TASK ITEM
Rewrite the lines from the line with "Within the web" up to and including the line with "### Interval", renaming "trigger" to "rule" throughout and leaving everything else unchanged.
►
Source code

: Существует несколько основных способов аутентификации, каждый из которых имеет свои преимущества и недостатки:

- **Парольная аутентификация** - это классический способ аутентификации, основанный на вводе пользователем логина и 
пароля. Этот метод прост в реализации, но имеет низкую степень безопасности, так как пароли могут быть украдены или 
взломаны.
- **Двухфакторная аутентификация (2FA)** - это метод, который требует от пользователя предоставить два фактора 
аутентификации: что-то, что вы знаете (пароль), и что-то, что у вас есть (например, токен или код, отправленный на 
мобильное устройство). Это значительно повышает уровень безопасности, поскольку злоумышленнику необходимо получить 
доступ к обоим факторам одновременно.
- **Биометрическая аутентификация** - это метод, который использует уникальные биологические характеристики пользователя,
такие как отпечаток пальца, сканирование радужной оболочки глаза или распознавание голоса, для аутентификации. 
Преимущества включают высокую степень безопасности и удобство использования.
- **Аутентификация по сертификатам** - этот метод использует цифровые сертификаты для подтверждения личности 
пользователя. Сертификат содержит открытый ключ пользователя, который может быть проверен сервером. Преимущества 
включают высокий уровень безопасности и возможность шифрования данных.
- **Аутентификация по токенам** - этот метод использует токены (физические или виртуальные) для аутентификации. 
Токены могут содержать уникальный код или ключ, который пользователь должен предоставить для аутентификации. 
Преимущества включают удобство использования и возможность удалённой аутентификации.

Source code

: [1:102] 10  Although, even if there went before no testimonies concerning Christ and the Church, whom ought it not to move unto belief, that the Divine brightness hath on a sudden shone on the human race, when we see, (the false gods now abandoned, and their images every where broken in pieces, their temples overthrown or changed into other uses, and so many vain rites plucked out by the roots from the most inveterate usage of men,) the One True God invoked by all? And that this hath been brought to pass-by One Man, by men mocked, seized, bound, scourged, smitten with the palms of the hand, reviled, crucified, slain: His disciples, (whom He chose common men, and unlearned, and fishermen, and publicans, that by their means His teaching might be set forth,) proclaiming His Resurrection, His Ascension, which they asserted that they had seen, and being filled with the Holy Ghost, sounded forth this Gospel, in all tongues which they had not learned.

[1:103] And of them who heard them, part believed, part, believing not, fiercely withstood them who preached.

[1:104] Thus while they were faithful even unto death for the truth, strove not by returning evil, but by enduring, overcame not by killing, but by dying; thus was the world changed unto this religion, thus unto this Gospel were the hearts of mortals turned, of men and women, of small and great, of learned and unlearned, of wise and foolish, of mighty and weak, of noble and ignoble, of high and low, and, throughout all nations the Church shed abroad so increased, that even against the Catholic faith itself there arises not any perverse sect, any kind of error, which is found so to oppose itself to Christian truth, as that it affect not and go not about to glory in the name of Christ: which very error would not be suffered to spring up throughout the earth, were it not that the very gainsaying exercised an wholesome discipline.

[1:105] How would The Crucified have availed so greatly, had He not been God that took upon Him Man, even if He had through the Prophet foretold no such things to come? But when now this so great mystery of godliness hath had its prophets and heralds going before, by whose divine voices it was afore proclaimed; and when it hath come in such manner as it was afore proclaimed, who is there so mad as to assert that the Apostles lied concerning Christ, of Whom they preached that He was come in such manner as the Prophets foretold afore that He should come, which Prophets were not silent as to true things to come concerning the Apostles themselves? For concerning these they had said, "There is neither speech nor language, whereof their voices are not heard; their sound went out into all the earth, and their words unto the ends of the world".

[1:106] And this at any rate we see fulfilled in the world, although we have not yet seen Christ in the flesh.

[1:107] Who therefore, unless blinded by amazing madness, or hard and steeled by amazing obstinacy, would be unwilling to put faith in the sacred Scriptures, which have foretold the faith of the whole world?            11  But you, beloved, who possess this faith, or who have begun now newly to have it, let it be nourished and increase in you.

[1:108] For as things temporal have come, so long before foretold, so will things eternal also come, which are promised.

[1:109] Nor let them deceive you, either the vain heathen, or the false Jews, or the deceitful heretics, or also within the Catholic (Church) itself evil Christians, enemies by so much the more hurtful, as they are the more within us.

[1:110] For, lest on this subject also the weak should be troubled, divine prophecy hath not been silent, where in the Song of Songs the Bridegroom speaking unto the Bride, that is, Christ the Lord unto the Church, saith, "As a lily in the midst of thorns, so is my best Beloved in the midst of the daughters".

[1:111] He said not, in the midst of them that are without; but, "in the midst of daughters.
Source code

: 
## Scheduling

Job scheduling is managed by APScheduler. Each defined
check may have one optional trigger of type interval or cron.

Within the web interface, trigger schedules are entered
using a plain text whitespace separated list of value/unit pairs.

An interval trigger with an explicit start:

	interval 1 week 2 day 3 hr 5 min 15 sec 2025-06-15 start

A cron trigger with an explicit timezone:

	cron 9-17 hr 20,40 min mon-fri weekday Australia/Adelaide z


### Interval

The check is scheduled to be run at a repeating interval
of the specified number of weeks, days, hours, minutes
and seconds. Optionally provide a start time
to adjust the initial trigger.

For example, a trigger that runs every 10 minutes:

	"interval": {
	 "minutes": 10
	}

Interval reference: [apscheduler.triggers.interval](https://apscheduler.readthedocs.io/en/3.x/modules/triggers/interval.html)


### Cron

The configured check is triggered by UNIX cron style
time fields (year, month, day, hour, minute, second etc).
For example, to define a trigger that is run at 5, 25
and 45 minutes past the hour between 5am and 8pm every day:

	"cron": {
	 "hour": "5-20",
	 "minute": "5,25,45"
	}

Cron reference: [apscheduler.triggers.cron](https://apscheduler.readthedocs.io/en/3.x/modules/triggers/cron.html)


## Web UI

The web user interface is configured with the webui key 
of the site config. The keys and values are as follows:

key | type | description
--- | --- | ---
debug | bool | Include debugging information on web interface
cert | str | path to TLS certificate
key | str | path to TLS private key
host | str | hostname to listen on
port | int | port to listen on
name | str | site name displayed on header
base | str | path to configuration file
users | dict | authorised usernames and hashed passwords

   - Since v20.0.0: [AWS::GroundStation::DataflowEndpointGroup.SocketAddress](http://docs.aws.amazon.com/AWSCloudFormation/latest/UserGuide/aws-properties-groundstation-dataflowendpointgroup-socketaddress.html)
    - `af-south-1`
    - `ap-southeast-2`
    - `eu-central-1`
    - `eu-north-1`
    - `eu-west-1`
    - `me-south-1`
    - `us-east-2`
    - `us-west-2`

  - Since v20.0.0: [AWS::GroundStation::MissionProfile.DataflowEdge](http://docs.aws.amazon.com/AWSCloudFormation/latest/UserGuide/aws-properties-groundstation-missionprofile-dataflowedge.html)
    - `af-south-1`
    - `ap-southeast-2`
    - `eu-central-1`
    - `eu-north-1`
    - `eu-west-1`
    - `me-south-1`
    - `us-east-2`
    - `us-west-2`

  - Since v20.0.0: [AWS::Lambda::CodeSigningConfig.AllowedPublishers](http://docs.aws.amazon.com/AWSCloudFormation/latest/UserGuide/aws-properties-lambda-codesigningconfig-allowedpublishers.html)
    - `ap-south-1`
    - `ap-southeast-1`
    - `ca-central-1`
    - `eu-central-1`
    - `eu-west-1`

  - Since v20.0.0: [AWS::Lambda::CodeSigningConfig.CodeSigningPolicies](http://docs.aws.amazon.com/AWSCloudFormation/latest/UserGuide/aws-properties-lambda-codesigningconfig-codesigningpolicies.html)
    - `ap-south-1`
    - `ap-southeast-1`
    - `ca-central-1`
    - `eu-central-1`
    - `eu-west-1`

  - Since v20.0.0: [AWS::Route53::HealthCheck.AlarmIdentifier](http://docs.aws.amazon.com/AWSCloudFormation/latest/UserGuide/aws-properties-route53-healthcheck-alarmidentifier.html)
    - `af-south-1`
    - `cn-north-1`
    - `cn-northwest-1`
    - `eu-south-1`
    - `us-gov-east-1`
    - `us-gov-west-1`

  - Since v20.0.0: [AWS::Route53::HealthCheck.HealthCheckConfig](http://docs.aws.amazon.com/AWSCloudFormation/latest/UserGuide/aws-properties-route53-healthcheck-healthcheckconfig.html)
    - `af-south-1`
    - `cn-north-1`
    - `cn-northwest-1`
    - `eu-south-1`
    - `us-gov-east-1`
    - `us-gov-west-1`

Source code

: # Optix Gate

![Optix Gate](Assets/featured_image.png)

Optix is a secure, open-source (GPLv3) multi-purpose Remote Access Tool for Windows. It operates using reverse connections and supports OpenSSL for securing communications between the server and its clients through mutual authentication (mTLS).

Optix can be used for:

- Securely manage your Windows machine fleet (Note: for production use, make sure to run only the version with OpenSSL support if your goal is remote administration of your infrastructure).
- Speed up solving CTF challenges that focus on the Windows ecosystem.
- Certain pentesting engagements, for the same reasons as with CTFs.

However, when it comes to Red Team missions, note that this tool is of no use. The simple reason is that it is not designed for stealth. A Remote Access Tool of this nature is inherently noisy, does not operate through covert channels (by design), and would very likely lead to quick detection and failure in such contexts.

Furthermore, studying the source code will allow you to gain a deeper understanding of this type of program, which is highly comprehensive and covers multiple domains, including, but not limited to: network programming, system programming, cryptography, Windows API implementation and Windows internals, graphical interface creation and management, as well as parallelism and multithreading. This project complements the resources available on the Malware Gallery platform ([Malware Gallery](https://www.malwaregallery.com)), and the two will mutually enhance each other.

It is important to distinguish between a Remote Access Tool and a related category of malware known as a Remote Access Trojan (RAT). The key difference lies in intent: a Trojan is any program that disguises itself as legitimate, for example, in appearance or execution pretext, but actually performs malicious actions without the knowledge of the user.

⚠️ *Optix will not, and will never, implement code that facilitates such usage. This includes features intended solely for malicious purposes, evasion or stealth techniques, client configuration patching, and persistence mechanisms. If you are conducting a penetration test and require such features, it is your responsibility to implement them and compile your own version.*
◄
RESPONSE BELOW
Within the web interface, rule schedules are entered
using a plain text whitespace separated list of value/unit pairs.

An interval rule with an explicit start:

	interval 1 week 2 day 3 hr 5 min 15 sec 2025-06-15 start

A cron rule with an explicit timezone:

	cron 9-17 hr 20,40 min mon-fri weekday Australia/Adelaide z


### Interval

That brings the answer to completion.